Records with labeled boxes:
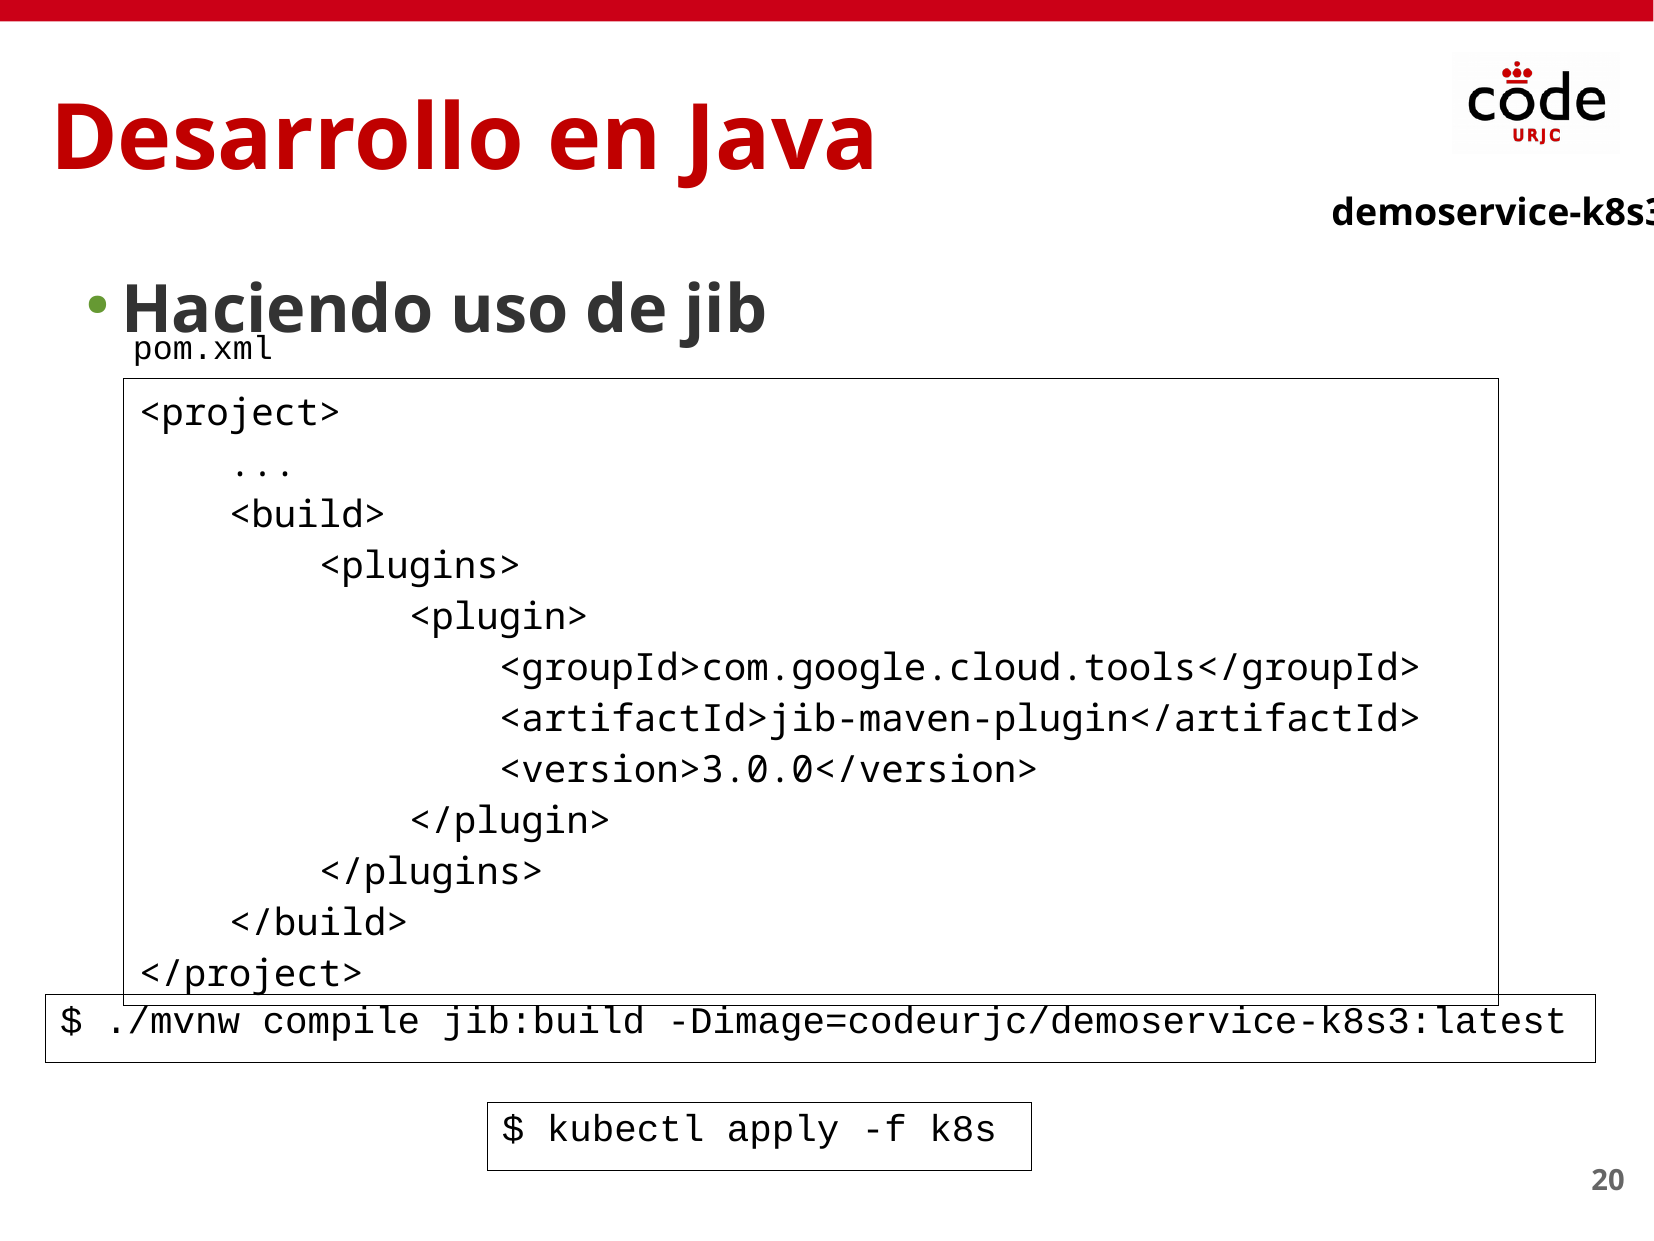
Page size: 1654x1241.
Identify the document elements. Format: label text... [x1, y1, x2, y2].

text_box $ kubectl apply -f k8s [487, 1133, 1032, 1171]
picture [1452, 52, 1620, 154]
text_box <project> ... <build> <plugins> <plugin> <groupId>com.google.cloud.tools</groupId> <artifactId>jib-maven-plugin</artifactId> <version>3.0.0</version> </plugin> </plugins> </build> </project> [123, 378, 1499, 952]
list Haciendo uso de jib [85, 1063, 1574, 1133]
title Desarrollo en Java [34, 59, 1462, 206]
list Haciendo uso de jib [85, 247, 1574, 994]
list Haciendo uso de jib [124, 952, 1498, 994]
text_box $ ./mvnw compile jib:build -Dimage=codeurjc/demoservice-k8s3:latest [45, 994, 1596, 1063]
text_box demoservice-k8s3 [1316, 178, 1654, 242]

▸ **Problem description**: Reproduce the records above word for word, leaving out the pictures.

▸ **Task result**:
Page size: 1654x1241.
Identify the document elements. Format: label text... [x1, y1, x2, y2].

text_box $ kubectl apply -f k8s [487, 1133, 1032, 1171]
picture [1452, 52, 1620, 154]
text_box <project> ... <build> <plugins> <plugin> <groupId>com.google.cloud.tools</groupId> <artifactId>jib-maven-plugin</artifactId> <version>3.0.0</version> </plugin> </plugins> </build> </project> [123, 378, 1499, 952]
list Haciendo uso de jib [85, 1063, 1574, 1133]
title Desarrollo en Java [34, 59, 1462, 206]
list Haciendo uso de jib [85, 247, 1574, 994]
list Haciendo uso de jib [124, 952, 1498, 994]
text_box $ ./mvnw compile jib:build -Dimage=codeurjc/demoservice-k8s3:latest [45, 994, 1596, 1063]
text_box demoservice-k8s3 [1316, 178, 1654, 242]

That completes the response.